Einde inhoudsopgave
Richtlijn 2006/112/EG van de Raad betreffende het gemeenschappelijke stelsel van belasting over de toegevoegde waarde
Artikel 37
Geldend
Geldend vanaf 01-01-2007
- Bronpublicatie:
28-11-2006, PbEU 2006, L 347 (uitgifte: 11-12-2006, regelingnummer: 2006/112/EG)
- Inwerkingtreding
01-01-2007
- Bronpublicatie inwerkingtreding:
28-11-2006, PbEU 2006, L 347 (uitgifte: 11-12-2006, regelingnummer: 2006/112/EG)
- Vakgebied(en)
Omzetbelasting (V)
Europees belastingrecht / Richtlijnen EU
Europees belastingrecht / Belastingen EU
Omzetbelasting / Plaats van levering en dienst
Europees belastingrecht (V)
1.
Ingeval de levering van goederen plaatsvindt aan boord van een schip, vliegtuig of trein en tijdens het in de Gemeenschap verrichte gedeelte van een passagiersvervoer, wordt als plaats van deze levering aangemerkt de plaats van vertrek van het passagiersvervoer.
2.
Voor de toepassing van lid 1 wordt onder ‘in de Gemeenschap verricht gedeelte van een passagiersvervoer’ verstaan, het gedeelte van een vervoer dat, zonder tussenstop buiten de Gemeenschap, plaatsvindt tussen de plaats van vertrek en de plaats van aankomst van het passagiersvervoer.
Als ‘plaats van vertrek van een passagiersvervoer’ wordt beschouwd het eerste punt in de Gemeenschap waar passagiers aan boord kunnen komen, eventueel na een tussenstop buiten de Gemeenschap.
Als ‘plaats van aankomst van een passagiersvervoer’ wordt beschouwd het laatste punt in de Gemeenschap waar passagiers die binnen de Gemeenschap aan boord zijn gekomen, van boord kunnen gaan, eventueel vóór een tussenstop buiten de Gemeenschap.

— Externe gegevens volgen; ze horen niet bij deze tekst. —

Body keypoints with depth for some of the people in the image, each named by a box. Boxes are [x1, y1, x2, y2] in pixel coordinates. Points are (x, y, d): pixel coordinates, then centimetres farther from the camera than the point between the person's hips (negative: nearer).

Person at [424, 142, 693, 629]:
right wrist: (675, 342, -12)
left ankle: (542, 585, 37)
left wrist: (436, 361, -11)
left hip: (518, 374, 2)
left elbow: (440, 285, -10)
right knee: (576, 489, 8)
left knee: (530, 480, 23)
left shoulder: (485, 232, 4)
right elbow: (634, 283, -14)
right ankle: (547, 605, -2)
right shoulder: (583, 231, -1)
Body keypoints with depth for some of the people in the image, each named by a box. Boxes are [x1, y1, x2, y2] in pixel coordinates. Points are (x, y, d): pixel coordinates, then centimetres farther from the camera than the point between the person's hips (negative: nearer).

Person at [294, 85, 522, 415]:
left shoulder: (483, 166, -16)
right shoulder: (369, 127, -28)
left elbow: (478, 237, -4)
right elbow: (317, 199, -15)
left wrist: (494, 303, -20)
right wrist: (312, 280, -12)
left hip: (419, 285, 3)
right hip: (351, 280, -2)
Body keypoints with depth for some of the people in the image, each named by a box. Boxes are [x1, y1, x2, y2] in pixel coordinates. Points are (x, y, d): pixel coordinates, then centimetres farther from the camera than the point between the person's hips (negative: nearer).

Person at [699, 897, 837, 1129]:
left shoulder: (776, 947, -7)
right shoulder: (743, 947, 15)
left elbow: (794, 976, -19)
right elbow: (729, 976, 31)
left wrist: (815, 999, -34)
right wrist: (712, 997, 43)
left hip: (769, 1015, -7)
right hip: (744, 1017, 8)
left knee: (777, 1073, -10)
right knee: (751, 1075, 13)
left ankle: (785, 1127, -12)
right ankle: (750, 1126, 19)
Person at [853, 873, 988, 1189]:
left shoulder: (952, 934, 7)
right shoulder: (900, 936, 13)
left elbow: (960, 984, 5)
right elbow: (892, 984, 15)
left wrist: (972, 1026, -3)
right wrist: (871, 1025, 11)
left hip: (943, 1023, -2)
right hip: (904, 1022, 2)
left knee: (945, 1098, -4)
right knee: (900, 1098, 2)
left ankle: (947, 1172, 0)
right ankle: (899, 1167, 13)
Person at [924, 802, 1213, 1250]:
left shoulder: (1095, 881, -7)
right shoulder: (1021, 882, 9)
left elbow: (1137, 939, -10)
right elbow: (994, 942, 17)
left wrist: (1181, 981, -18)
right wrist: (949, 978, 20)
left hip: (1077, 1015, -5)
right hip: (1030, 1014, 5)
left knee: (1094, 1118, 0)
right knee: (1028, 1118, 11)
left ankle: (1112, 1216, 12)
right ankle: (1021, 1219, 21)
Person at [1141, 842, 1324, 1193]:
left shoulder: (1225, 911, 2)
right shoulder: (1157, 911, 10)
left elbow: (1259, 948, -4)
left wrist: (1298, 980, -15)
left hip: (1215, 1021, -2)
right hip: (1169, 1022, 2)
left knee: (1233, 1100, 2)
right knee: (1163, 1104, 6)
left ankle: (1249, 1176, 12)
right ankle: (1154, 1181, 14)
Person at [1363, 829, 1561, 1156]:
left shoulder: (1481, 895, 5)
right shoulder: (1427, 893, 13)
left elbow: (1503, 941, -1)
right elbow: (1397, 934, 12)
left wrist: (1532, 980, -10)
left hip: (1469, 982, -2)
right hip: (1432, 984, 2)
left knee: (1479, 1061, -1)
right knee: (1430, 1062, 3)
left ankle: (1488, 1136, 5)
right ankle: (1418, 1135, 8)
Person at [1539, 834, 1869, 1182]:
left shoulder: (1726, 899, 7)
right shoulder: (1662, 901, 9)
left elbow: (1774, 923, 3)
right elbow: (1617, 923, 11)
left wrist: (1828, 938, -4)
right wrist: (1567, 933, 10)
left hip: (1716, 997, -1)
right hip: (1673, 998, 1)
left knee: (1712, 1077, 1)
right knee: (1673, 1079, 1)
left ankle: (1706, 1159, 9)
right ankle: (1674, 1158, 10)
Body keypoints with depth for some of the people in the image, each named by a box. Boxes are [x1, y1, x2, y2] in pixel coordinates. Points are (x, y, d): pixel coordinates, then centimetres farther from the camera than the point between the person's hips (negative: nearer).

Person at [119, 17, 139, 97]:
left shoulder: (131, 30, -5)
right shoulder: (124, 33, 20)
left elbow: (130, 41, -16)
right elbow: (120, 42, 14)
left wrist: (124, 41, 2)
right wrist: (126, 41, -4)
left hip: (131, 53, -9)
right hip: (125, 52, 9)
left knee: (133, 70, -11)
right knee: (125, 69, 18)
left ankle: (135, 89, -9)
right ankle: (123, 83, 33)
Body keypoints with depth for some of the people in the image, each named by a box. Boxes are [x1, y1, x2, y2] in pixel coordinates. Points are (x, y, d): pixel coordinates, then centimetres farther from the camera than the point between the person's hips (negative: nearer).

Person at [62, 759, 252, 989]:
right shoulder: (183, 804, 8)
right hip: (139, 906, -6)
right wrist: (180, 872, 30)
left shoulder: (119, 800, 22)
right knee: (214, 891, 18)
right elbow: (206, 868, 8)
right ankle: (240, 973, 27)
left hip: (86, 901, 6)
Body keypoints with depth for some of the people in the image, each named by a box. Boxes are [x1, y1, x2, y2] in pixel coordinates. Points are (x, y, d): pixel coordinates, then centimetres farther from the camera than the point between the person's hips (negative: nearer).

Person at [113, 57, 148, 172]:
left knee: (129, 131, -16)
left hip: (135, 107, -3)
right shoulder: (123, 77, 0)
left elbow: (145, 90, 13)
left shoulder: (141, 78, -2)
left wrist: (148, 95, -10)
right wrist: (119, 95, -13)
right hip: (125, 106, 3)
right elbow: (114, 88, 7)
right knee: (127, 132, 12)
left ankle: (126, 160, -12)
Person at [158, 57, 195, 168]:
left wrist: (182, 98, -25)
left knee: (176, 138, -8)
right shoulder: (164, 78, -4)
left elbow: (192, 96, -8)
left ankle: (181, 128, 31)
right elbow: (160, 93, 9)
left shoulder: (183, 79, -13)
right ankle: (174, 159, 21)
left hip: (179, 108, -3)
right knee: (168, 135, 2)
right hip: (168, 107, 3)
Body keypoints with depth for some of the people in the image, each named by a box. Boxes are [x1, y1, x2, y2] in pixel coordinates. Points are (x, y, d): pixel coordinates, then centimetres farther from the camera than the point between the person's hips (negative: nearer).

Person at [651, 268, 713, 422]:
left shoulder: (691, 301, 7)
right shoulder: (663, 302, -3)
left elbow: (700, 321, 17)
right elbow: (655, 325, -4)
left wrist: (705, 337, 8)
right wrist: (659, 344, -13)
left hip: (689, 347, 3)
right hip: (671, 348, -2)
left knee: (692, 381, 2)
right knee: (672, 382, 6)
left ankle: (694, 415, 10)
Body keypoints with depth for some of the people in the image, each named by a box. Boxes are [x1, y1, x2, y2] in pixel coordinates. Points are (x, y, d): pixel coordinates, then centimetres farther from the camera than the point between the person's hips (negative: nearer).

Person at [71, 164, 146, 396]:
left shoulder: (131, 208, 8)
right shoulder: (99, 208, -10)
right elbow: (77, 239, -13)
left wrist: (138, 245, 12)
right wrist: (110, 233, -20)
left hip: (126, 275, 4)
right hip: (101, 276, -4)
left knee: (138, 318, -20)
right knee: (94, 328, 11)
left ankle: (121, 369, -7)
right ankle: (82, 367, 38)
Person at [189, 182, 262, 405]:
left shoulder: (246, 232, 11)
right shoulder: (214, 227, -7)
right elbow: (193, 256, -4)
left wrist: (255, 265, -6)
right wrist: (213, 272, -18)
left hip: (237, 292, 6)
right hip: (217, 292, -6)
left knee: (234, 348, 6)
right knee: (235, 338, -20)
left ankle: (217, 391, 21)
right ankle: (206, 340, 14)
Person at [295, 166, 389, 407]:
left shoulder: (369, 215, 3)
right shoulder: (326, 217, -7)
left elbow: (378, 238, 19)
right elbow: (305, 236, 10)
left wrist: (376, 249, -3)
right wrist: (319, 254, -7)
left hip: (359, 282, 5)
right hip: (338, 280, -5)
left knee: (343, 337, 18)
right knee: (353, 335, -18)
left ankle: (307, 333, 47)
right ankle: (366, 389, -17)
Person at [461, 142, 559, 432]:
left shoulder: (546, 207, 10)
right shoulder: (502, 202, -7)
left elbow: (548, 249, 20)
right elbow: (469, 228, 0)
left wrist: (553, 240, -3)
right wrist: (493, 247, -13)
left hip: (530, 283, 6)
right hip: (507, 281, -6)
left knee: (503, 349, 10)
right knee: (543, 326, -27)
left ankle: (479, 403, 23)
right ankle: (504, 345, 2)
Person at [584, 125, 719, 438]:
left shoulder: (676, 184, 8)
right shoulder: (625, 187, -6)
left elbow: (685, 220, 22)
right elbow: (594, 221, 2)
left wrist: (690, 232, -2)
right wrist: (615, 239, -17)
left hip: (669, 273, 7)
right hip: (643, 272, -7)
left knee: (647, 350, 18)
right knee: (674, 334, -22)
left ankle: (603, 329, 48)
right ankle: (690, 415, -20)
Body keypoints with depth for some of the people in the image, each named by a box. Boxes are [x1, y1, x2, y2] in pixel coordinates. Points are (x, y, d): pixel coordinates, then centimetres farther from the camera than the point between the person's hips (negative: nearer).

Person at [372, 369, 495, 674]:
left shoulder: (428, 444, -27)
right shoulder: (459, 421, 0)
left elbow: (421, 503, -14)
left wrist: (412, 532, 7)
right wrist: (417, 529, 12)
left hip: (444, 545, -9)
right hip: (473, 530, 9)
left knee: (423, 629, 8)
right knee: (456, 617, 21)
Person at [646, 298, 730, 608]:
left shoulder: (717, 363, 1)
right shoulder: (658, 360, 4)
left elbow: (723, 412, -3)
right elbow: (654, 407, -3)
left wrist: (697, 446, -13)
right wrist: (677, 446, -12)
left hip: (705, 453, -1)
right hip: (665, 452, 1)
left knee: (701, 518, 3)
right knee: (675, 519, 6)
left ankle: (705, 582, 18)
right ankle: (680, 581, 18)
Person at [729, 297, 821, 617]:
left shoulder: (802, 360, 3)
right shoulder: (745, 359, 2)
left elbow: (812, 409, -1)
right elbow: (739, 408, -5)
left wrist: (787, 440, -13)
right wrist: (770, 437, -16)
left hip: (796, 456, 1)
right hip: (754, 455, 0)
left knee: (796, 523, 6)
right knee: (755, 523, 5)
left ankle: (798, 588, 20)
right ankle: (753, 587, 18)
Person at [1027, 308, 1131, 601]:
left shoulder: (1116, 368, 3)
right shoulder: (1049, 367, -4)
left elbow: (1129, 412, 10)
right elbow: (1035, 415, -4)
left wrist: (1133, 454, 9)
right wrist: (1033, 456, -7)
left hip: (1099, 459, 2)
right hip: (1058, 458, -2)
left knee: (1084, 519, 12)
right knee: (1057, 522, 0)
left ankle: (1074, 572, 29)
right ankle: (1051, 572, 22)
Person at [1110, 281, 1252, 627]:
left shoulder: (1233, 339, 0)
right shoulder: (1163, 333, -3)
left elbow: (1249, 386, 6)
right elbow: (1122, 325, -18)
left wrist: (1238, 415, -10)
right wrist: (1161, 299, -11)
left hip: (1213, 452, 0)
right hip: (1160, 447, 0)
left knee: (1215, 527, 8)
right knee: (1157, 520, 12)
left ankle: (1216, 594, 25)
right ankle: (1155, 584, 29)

Ingeval het een heen- en terugreis betreft, wordt de terugreis als een afzonderlijk vervoer beschouwd.
3.
De Commissie legt de Raad zo spoedig mogelijk een verslag voor, dat in voorkomend geval vergezeld gaat van passende voorstellen, over de plaats van belastingheffing op leveringen van voor verbruik aan boord bestemde goederen en op diensten, met inbegrip van restauratie, die worden verleend aan passagiers aan boord van een schip, vliegtuig of trein.
Totdat de in de eerste alinea bedoelde voorstellen zijn aangenomen, kunnen de lidstaten leveringen van voor verbruik aan boord bestemde goederen waarvan de plaats van belastingheffing overeenkomstig lid 1 wordt vastgesteld, vrijstellen of blijven vrijstellen, met recht op aftrek van voorbelasting.